The same can be said for Canopy Growth (NASDAQ:CGC) and Aphria (NASDAQ:APHA). Canopy, the world's largest marijuana stock by market cap, ended the most recent quarter with CA$1.93 billion in goodwill. Meanwhile, Aphria's fourth quarter revealed CA$669.8 million in goodwill, much of which is tied to its 2018 purchase of Nuuvera.
From these three marijuana stocks, plus Tilray and its $155 million in goodwill from the purchase of Manitoba Harvest, the industry has racked up more than $4.5 billion in goodwill (when converted to U.S. dollars from Canadian). I repeat, four of the biggest marijuana growers have more than $4.5 billion in combined goodwill on their balance sheets.
It's quite possible that Aurora Cannabis and Canopy Growth will struggle to recoup the value of their goodwill, resulting in both businesses taking substantial future writedowns. We've already seen Aphria take a CA$50 million writedown on the value of its Latin American assets, and I wouldn't discount the possibility of additional writedowns.
Cannabis goodwill may soon exceed $10 billion
But the reality is that this $4.5 billion in goodwill may be just the beginning. That's because a number of megadeals are waiting in the wings to be completed.
Although this isn't a complete list, here are some notable deals that will likely close within the next six months:
- MedMen Enterprises' purchase of PharmaCann for $682 million, when announced.

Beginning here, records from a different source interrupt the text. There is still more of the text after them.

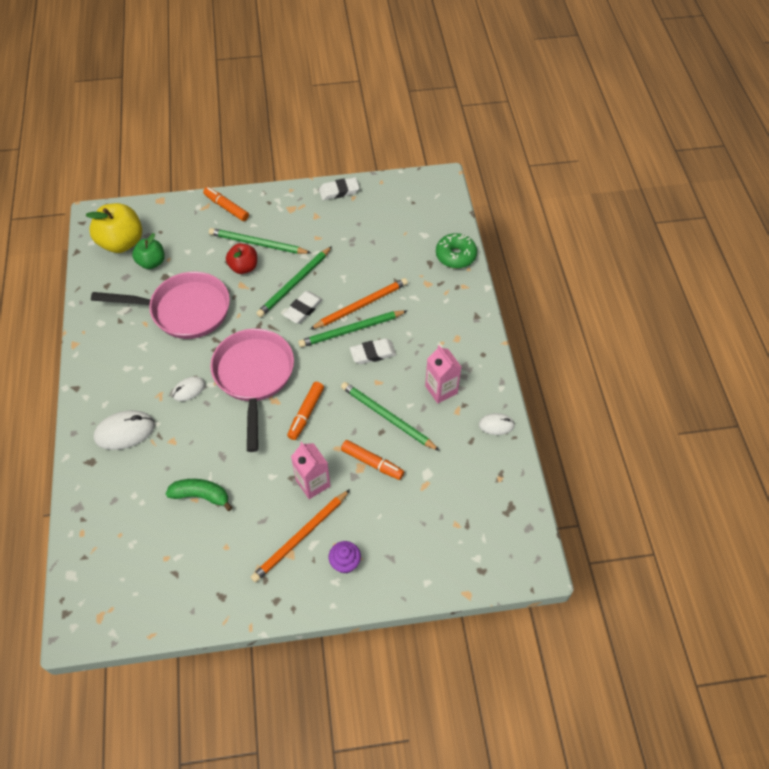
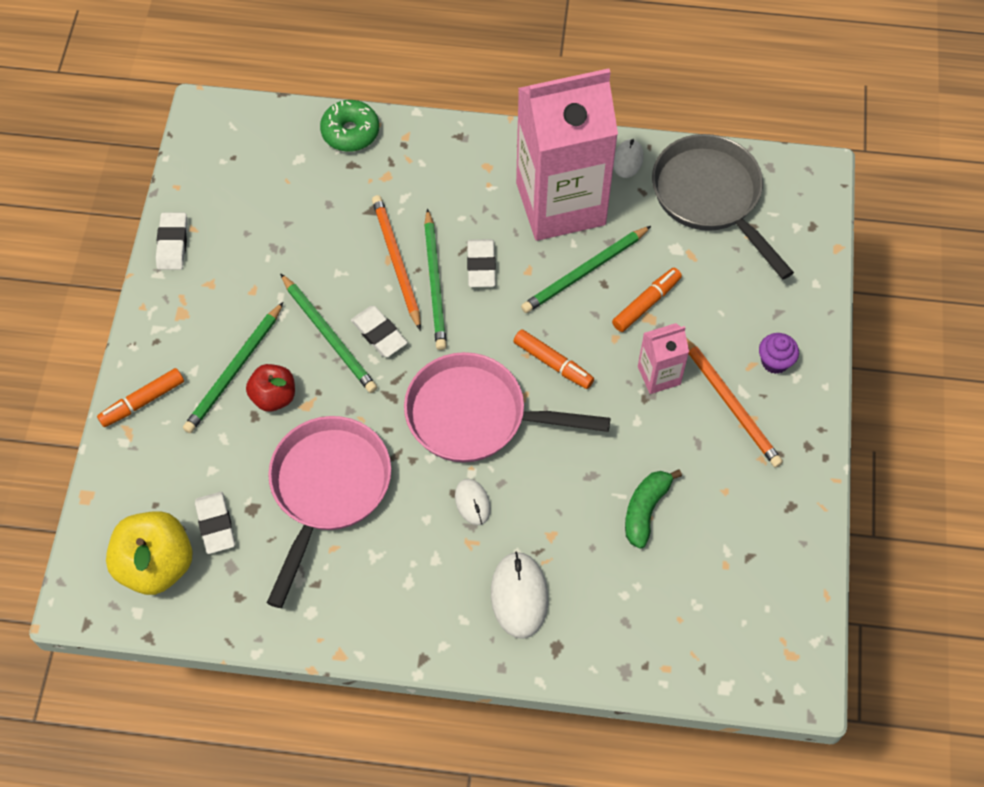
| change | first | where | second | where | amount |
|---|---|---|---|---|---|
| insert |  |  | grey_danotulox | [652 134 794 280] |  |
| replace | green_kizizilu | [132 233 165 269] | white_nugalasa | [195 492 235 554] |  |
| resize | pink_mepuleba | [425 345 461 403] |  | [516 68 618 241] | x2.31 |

- Cresco Labs' (OTC:CRLBF) acquisition of Origin House (OTC:ORHOF) for CA$1.1 billion, when announced.
- Curaleaf Holdings' purchase of Cura Partners for $949 million, and Grassroots for about $875 million, when announced.
- Harvest Health and Recreation's acquisition of privately held Verano Holdings for $850 million, when announced.
I'd venture a guess that each and every one of these deals is going to involve a hefty amount of goodwill recognition. Origin House, for instance, ended June with CA$258.8 million in total assets, of which CA$83 million was goodwill and CA$60.2 million was intangible assets. This suggests that Cresco's purchase of Origin House will likely result in significant goodwill being recognized on its balance sheet.
Considering that pretty much every large marijuana acquisition has resulted in 50% or more of the value of the deal being written off as goodwill, these five deals here (remember, two are from Curaleaf) should be responsible for anywhere from $2.1 billion to $3.5 billion in added goodwill.
Add up the other, smaller deals that have been completed or are still in the works, as well as the possibility that Canopy's multibillion-dollar deal to buy Acreage Holdings could eventually go through, and $10 billion in aggregate goodwill for pure-play pot stocks is a very real possibility.
This goodwill is a ticking time bomb on the nascent industry's balance sheet, and investors would be wise to expect an explosion of writedowns sooner rather than later.